Holy Cross Father John Jenkins, president of the University of Notre Dame, also spoke out against the rule, even though Notre Dame has already announced it will have in-person classes, with a modified scheduled, in the fall.
In a July 8 letter to Acting Secretary Wolf, Jenkins said he was concerned about the government's "inhospitable, even hostile, approach toward visiting students and scholars who enrich our own learning and cultural environments."
"Having already overcome the hurdles of being accepted to an American university and authorized to travel and live here, foreign students now have to grapple with the uncertainty of being expelled from the country simply because of the way instruction is delivered," he wrote.
He said Notre Dame enrolls about 1,400 international students each year — all of whom are already vetted before their entry into the United States. This past March, when the university stopped its in-person teaching because of the pandemic, more than 100 foreign students were stranded on campus because of restrictions on air travel to certain countries and for other reasons.
Jenkins said he is proud Notre Dame accommodated these students whom he described as an essential part of the campus community.

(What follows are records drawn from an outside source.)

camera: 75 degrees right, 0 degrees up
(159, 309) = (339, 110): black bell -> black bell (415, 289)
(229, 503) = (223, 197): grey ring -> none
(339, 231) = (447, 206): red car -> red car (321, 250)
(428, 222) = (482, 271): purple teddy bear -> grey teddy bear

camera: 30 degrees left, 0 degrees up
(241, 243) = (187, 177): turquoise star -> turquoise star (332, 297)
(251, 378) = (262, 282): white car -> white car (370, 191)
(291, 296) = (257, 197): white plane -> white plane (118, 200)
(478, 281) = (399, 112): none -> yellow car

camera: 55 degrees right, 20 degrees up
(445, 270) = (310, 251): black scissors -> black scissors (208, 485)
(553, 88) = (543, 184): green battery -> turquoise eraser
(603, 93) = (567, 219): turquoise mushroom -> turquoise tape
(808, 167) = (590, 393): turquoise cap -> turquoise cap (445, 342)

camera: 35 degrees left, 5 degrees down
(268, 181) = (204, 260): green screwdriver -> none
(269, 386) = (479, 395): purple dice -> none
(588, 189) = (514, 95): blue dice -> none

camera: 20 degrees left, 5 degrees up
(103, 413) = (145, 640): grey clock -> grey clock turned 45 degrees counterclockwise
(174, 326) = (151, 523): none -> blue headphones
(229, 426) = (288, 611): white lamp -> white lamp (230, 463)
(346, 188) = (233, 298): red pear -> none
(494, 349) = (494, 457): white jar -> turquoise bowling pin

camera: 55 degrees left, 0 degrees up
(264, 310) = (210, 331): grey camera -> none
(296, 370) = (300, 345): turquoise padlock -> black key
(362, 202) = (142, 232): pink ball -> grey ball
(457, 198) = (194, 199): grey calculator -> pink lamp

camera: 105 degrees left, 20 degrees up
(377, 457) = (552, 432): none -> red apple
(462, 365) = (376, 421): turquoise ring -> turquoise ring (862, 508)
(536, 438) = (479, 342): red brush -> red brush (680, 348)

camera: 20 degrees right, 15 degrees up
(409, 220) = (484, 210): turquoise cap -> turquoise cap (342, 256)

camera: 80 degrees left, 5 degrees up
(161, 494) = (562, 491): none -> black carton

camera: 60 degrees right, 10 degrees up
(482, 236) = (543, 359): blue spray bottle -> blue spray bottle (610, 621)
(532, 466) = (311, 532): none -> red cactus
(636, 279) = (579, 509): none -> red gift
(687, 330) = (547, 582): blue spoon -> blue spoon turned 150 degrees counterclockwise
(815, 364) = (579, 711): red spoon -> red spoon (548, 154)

He said the international students not only add to university life, but they strengthen local economies, saying: "A 25% decline in international student enrollment this fall would result in a loss of approximately $10 billion and 114,000 jobs."
The timing of this guidance also is something school leaders said cannot be ignored.
As the AJCU put it: "This new guidance comes just months before our schools prepare to reopen for a new academic year, undermining our ability to provide continuity in instruction for international students, and ignoring the realities that colleges and universities are facing in trying to adjust to a landscape that changes by the day."
The ACCU pointed to the stark difference from this spring when "universities had to pivot on a dime to shift instruction online in order to keep students, faculty and local communities safe from contagion." It pointed out that then, international students were accommodated by the government and allowed to finish their courses online, despite policies against online education for international students.
The group, whose members are leaders from Catholic colleges and universities across the country, said to send the international students "home, without a degree, would force them to start their lives over simply because a university is trying to keep its faculty and students safe as contagion levels continue to be unpredictable."
"There are difficult decisions to make in challenging times, but this is not one of those," it added.
On July 10, California's attorney general filed a lawsuit challenging this policy and seeking a court order to prevent the government from enforcing it.
Three days later, 17 state attorneys general and the attorney general for the District of Columbia similarly filed a lawsuit against this rule. The states that joined in the lawsuit were: Colorado, Connecticut, Delaware, Illinois, Maryland, Massachusetts, Michigan, Minnesota, Nevada, New Jersey, New Mexico, Oregon, Pennsylvania, Rhode Island, Vermont, Virginia and Wisconsin.
The attorneys general said in a statement the new rule and reversal of the previous guidance for colleges amid the pandemic fails to consider the health and safety of students, faculty and staff or the tremendous costs and administrative burden it would place on schools to readjust plans. It also "fails to consider that, for many international students, remote learning in their home countries is not possible."
They said the policy poses "significant financial harm to schools, as international students pay hundreds of millions of dollars in tuition, housing, dining and other fees," while it also "forces colleges and universities to offer in-person classes amid a pandemic or lose significant numbers of international students who will either have to leave the country, transfer or disenroll from the school."
(This story has been updated with new information on July 15, at 11 am ET.)